• **WHAT YOU HAVE TO DO**: Revise the rows so that every "adapted" becomes "modified", leaving everything else unchanged. Return only the source text and omit the pictures.

Saved data entries
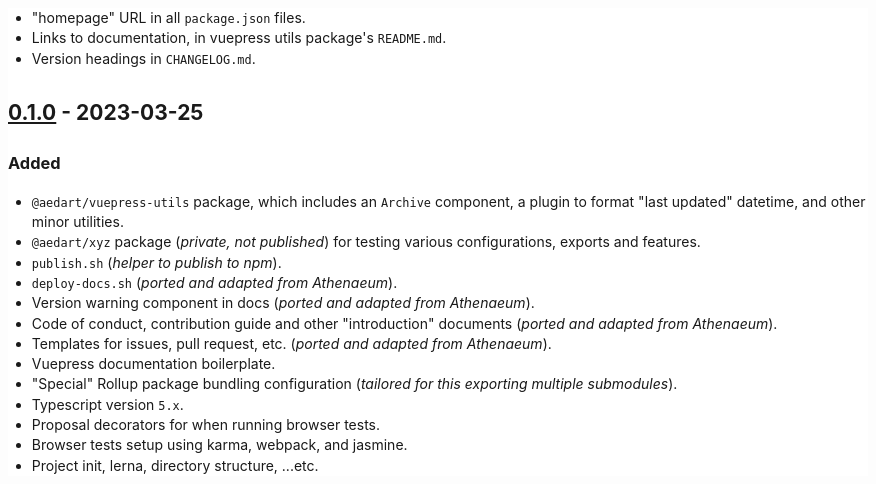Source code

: * "homepage" URL in all `package.json` files.
* Links to documentation, in vuepress utils package's `README.md`.
* Version headings in `CHANGELOG.md`.

## [0.1.0] - 2023-03-25

### Added

* `@aedart/vuepress-utils` package, which includes an `Archive` component, a plugin to format "last updated" datetime, and other minor utilities. 
* `@aedart/xyz` package (_private, not published_) for testing various configurations, exports and features.
* `publish.sh` (_helper to publish to npm_).
* `deploy-docs.sh` (_ported and adapted from Athenaeum_).
* Version warning component in docs (_ported and adapted from Athenaeum_).
* Code of conduct, contribution guide and other "introduction" documents (_ported and adapted from Athenaeum_).
* Templates for issues, pull request, etc. (_ported and adapted from Athenaeum_).
* Vuepress documentation boilerplate.
* "Special" Rollup package bundling configuration (_tailored for this exporting multiple submodules_). 
* Typescript version `5.x`.
* Proposal decorators for when running browser tests.
* Browser tests setup using karma, webpack, and jasmine.
* Project init, lerna, directory structure, ...etc.

[Unreleased]: https://github.com/aedart/ion/compare/0.13.0...HEAD
[0.13.0]: https://github.com/aedart/ion/compare/0.12.1...0.13.0
[0.12.1]: https://github.com/aedart/ion/compare/0.12.0...0.12.1
[0.12.0]: https://github.com/aedart/ion/compare/0.11.0...0.12.0
[0.11.0]: https://github.com/aedart/ion/compare/0.10.0...0.11.0
[0.10.0]: https://github.com/aedart/ion/compare/0.9.0...0.10.0
[0.9.0]: https://github.com/aedart/ion/compare/0.8.0...0.9.0
[0.8.0]: https://github.com/aedart/ion/compare/0.7.0...0.8.0
[0.7.0]: https://github.com/aedart/ion/compare/0.6.1...0.7.0
[0.6.1]: https://github.com/aedart/ion/compare/0.6.0...0.6.1
[0.6.0]: https://github.com/aedart/ion/compare/0.5.0...0.6.0
[0.5.0]: https://github.com/aedart/ion/compare/0.4.0...0.5.0
[0.4.0]: https://github.com/aedart/ion/compare/0.3.1...0.4.0
[0.3.1]: https://github.com/aedart/ion/compare/0.3.0...0.3.1
[0.3.0]: https://github.com/aedart/ion/compare/0.2.0...0.3.0
[0.2.0]: https://github.com/aedart/ion/compare/0.1.1...0.2.0
[0.1.1]: https://github.com/aedart/ion/compare/0.1.0...0.1.1
[0.1.0]: https://github.com/aedart/ion/releases/tag/0.1.0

• **SOLUTION TO THE PROBLEM**:
Source code

: * "homepage" URL in all `package.json` files.
* Links to documentation, in vuepress utils package's `README.md`.
* Version headings in `CHANGELOG.md`.

## [0.1.0] - 2023-03-25

### Added

* `@aedart/vuepress-utils` package, which includes an `Archive` component, a plugin to format "last updated" datetime, and other minor utilities. 
* `@aedart/xyz` package (_private, not published_) for testing various configurations, exports and features.
* `publish.sh` (_helper to publish to npm_).
* `deploy-docs.sh` (_ported and modified from Athenaeum_).
* Version warning component in docs (_ported and modified from Athenaeum_).
* Code of conduct, contribution guide and other "introduction" documents (_ported and modified from Athenaeum_).
* Templates for issues, pull request, etc. (_ported and modified from Athenaeum_).
* Vuepress documentation boilerplate.
* "Special" Rollup package bundling configuration (_tailored for this exporting multiple submodules_). 
* Typescript version `5.x`.
* Proposal decorators for when running browser tests.
* Browser tests setup using karma, webpack, and jasmine.
* Project init, lerna, directory structure, ...etc.

[Unreleased]: https://github.com/aedart/ion/compare/0.13.0...HEAD
[0.13.0]: https://github.com/aedart/ion/compare/0.12.1...0.13.0
[0.12.1]: https://github.com/aedart/ion/compare/0.12.0...0.12.1
[0.12.0]: https://github.com/aedart/ion/compare/0.11.0...0.12.0
[0.11.0]: https://github.com/aedart/ion/compare/0.10.0...0.11.0
[0.10.0]: https://github.com/aedart/ion/compare/0.9.0...0.10.0
[0.9.0]: https://github.com/aedart/ion/compare/0.8.0...0.9.0
[0.8.0]: https://github.com/aedart/ion/compare/0.7.0...0.8.0
[0.7.0]: https://github.com/aedart/ion/compare/0.6.1...0.7.0
[0.6.1]: https://github.com/aedart/ion/compare/0.6.0...0.6.1
[0.6.0]: https://github.com/aedart/ion/compare/0.5.0...0.6.0
[0.5.0]: https://github.com/aedart/ion/compare/0.4.0...0.5.0
[0.4.0]: https://github.com/aedart/ion/compare/0.3.1...0.4.0
[0.3.1]: https://github.com/aedart/ion/compare/0.3.0...0.3.1
[0.3.0]: https://github.com/aedart/ion/compare/0.2.0...0.3.0
[0.2.0]: https://github.com/aedart/ion/compare/0.1.1...0.2.0
[0.1.1]: https://github.com/aedart/ion/compare/0.1.0...0.1.1
[0.1.0]: https://github.com/aedart/ion/releases/tag/0.1.0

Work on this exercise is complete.